Answer: As we have mentioned, standalone cluster manager is not good for the production use cases. You should consider this only for testing and POC purpose. So, when you start Spark with the standalone cluster manager then it creates the two daemon processes.

  • Master Node
  • Worker Node

Question 7: How do you define the Worker Node in Spark cluster?

Answer: You can say that, they are slave nodes, and actual your processing on data happens on worker node. Worker node always communicate with the Master Node and inform about the availability of the resources. Generally on each node, in your cluster one worker node is started, which is responsible for running your application on that particular node and also monitor that application.

Question 8: What is the executors in Spark?

Answer: Each Spark application, you submit has its own executors process, executors exists only until your application runs. Driver program uses these executors to run the tasks on the worker nodes and also help in keeping data in memory and when required can be spilled on disk.

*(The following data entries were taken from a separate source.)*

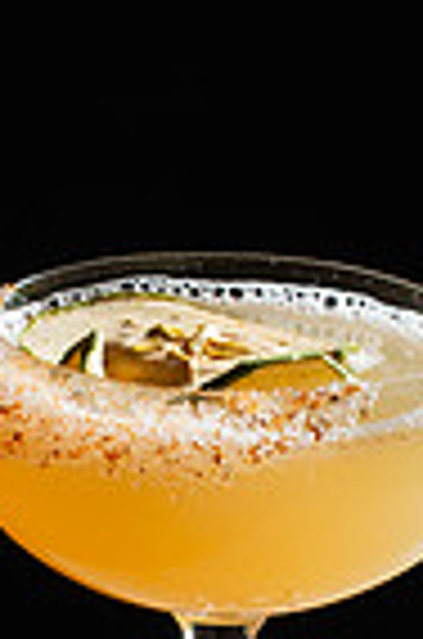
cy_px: 500
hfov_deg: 8.6
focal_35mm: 159
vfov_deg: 12.9
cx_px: 54
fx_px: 2816
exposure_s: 1/200
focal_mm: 50
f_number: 8
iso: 200
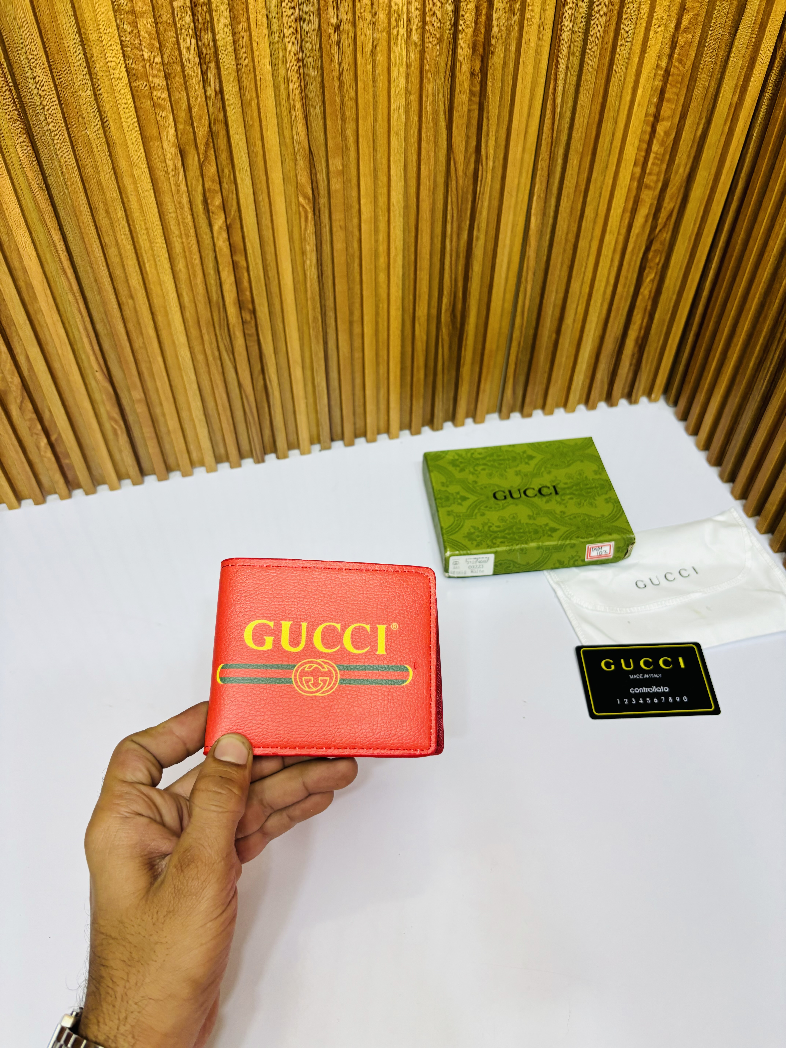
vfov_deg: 67.3
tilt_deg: -47.5
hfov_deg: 53.1
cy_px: 524
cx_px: 393
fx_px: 787
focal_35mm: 26
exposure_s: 1/100
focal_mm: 5.96
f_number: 1.6
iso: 125
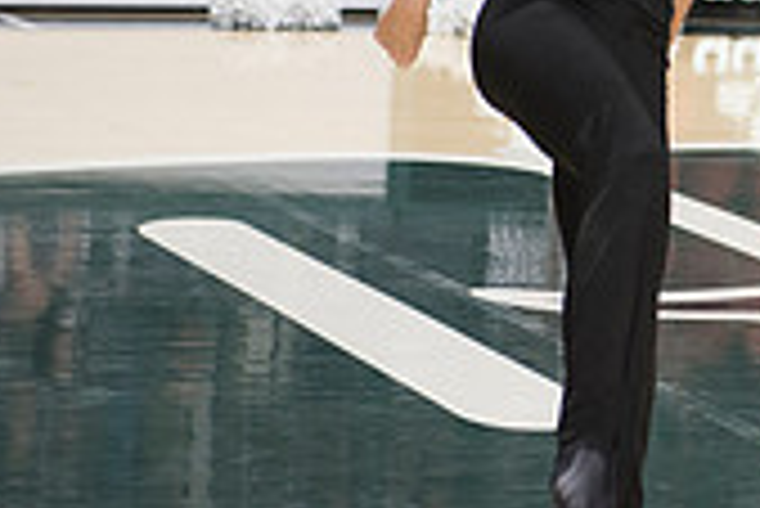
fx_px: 5071
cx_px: 944
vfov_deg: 5.7
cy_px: -308
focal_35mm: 240
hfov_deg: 8.5
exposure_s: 1/500
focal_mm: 70
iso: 2000
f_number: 3.5
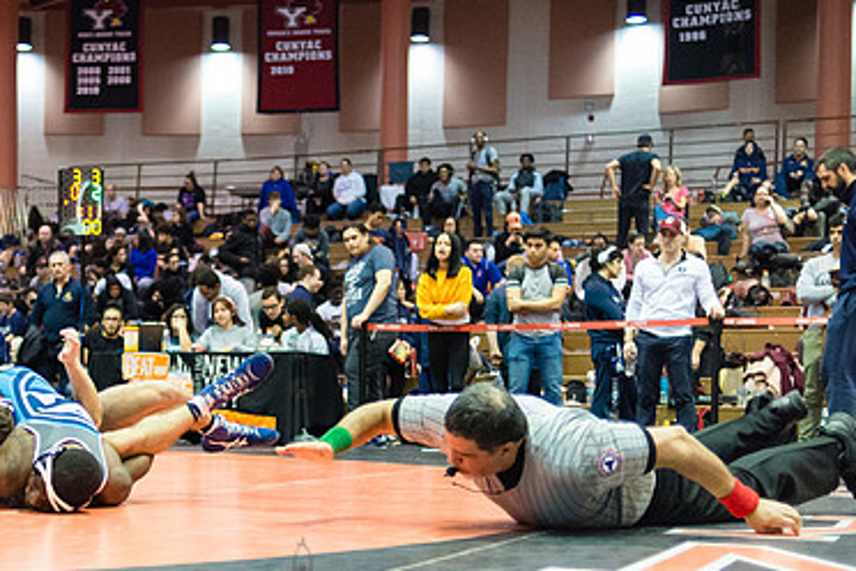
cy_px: 425
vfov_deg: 22.1
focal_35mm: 61
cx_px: 222
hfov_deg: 32.3
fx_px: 1450
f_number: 2
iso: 4000
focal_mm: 35
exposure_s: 1/500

Question 9: What is the Task in Spark?

Answer: Task is the unit of work, which is sent to the executor running on the worker node. It is a command which will be sent to the executor by a driver program by serializing your Function object. It is the responsibility of the executor process to de-serialize this Function object and execute on the data which is partitioned (one of the RDD partition) and exists on that node.

Question 10: Define some use of the SparkContext object?

Answer: It is one of the entry point for your Spark cluster, and once you have hold of SparkContext you can create new RDDs from existing data, can create accumulators, and broadcast variables on that cluster. Since Spark 2.0, a more general entry point for Spark system is done through SparkSession object.